Saturday, July 13, 2013

"$21 a Day (Once a Month)" - A Walter Lantz Cartoon (1941)

Just after the first peace time draft got under way, shortly before we were drawn into the Second World War, there was a plethora of movies and music which swept the land, all of which chronicled the adventures/misadventures of the new recruits. Abbott and Costello immediately come to mind with their series of movies, “In the Army” and “In the Navy.” Like all good entertainment of the time, these films featured lots of swing music and dancing. So it goes with this cartoon from 1941, produced by Walter Lantz.

With his usual deft hand, Mr. Lantz created a wonderful record of how America viewed the idea of a draft, as well as the coming war in the months before Pearl Harbor. Poking fun at the regimentation required of Army life, the cartoon lampoons the highly regimented life of the average draftee as he is pushed, prodded and prepped for battle with the enemy. The beauty of it all is that he did it using animated toys rather than real draftees. It kind of underscores the feeling unreality which usually precedes the coming of miltary conflict. The part which makes it look like fun.
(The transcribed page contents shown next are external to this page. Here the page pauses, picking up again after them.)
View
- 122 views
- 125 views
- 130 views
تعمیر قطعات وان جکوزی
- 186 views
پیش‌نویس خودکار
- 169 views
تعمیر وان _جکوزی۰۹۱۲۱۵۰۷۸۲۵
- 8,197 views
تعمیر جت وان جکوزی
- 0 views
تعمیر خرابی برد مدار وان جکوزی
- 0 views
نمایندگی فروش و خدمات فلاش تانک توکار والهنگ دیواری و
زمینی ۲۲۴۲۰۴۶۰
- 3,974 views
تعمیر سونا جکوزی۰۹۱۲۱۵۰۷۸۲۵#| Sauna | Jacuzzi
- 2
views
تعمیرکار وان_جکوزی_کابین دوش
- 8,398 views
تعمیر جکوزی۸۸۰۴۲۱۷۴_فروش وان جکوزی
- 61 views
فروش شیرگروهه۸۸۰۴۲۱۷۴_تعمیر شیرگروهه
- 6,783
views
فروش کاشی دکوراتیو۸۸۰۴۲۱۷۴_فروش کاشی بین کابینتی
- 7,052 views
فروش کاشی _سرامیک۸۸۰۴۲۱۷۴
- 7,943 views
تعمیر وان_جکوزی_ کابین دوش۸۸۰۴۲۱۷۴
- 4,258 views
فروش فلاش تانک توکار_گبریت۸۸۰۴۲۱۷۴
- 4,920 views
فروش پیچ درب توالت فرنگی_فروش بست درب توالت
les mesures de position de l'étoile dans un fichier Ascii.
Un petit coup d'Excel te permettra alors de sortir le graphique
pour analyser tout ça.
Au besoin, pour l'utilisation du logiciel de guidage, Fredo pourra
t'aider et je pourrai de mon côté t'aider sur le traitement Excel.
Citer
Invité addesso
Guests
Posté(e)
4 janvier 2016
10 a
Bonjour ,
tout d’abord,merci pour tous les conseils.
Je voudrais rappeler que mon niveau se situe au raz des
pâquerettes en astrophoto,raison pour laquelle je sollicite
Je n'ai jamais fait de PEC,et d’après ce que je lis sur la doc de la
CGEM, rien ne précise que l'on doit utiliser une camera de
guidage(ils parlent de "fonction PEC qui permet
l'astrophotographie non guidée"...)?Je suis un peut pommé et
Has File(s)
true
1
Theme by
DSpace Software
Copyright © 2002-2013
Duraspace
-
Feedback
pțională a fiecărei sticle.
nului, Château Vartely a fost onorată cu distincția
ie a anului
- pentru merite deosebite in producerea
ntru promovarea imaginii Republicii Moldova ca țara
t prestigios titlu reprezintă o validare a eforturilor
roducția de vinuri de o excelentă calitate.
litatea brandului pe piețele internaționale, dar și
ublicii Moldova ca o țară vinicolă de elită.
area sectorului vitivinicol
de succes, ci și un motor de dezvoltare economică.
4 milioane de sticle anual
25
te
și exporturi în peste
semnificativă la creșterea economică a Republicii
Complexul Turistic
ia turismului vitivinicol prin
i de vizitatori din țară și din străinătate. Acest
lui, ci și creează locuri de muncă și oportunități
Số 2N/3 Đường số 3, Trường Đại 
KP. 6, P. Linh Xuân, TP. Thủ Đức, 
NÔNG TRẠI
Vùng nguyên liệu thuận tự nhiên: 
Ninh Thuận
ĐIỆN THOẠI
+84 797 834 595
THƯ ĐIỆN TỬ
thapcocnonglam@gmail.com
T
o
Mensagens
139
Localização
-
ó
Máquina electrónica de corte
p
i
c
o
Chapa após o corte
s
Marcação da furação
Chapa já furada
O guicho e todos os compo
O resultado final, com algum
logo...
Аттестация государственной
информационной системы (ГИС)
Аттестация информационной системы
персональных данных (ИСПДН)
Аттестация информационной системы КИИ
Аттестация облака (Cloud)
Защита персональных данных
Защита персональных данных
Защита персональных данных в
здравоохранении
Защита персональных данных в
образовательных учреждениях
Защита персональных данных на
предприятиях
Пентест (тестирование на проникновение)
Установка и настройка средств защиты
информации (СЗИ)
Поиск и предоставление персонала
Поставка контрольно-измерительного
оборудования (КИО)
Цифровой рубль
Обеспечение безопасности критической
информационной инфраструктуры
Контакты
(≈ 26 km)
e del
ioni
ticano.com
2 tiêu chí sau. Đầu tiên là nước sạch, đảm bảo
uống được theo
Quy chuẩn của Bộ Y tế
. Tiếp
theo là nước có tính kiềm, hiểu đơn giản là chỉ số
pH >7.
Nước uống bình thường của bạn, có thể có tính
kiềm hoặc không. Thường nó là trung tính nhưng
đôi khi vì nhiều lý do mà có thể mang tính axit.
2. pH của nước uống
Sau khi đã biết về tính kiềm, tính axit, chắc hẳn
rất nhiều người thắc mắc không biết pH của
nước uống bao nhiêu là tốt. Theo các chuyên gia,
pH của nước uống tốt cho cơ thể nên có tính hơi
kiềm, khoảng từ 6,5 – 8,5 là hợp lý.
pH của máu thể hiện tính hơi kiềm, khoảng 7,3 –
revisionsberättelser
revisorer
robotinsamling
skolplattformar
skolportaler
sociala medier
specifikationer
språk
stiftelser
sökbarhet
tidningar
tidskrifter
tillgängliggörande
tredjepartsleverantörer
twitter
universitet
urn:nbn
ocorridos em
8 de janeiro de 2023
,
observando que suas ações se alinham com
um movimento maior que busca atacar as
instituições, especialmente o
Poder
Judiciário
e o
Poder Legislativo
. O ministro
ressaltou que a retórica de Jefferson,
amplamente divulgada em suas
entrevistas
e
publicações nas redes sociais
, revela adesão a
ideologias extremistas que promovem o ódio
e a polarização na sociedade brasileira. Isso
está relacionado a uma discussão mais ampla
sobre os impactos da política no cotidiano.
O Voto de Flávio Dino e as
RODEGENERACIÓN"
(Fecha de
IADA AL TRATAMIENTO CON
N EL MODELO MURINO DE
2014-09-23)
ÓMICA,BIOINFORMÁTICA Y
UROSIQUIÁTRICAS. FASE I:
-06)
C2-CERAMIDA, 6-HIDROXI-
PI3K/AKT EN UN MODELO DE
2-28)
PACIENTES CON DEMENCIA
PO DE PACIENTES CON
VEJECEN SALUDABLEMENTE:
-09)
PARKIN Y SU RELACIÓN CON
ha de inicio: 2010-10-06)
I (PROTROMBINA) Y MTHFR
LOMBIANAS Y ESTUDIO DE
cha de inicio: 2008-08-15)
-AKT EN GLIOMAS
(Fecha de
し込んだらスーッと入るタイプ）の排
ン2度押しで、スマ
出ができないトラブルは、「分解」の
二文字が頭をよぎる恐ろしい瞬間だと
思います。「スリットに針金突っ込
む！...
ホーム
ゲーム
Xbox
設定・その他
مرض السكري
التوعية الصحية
This was one of the last of the cartoons concerning the war which were designed to make us laugh at ourselves. In just a few short months after the release of this cartoon the attack on Pearl Harbor would affect everything about the American way of life; even the cartoons. They, too, were casualties of the war as they became tools of propaganda, designed to inflame passions and beat the enemy.

Art can be used for good, and it can be used for evil. And it’s not always the artist who creates the evil. Sometimes, art is merely a reflection of who we are at the time. In this cartoon, we were still innocents. Wouldn't it be nice if that it were still so?